[How to complete this task] In the excerpt about the outlook for 888's stock, which conditions make claims to know reasonable capital values "nothing short of voodoo"? List every one.
Segment Start: Excerpt to read
What I am unsure of and can no longer measure with any confidence, is the appropriate value for the stock. That may sound like a copout, but with broad-based rolling economic shutdowns, unstable and unpredictable government responses to 2nd or 3rd or 4th waves or whatever is coming at us real or manufactured, and money-printing without any precedent, to feign knowledge of what reasonable capital values may be in this environment is nothing short of voodoo. All the projections put out by companies about growth trends, new markets and whatever else, has little to no basis anymore.

We got our post shutdown bounce. It was huge. Consumer-facing stocks like 888 could still rocket from here, but I wouldn’t be willing to bet on it anymore.

Beyond all the obvious turmoil, 888 and others will have an additional problem and burden. The U.K. gambling industry generally will continue to play the role of piñata for the U.K.’s problems. That is unavoidable. Taxes will likely be raised still further and restrictions on gamers will intensify. Poverty, entirely due to locking down the country and disrupting normal life, will be blamed on gambling addiction, which has a good chance of actually rising as unemployment rises, simply because people are bored and depressed and tend to gravitate to unhealthy patterns when these circumstances arise. This is just human nature and has little to do with “predatory gambling companies”.
Segment End: Excerpt to read
Segment Start: Record excerpts
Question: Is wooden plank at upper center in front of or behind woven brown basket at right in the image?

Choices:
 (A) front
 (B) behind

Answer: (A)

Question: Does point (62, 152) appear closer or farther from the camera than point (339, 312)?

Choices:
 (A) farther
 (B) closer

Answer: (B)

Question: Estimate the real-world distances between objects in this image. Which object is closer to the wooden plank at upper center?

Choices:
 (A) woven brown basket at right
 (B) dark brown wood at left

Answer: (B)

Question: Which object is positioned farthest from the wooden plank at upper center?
Segment End: Record excerpts
[Completed task]
- Broad-based rolling economic shutdowns
- Unstable and unpredictable government responses to 2nd or 3rd or 4th waves, real or manufactured
- Money-printing without any precedent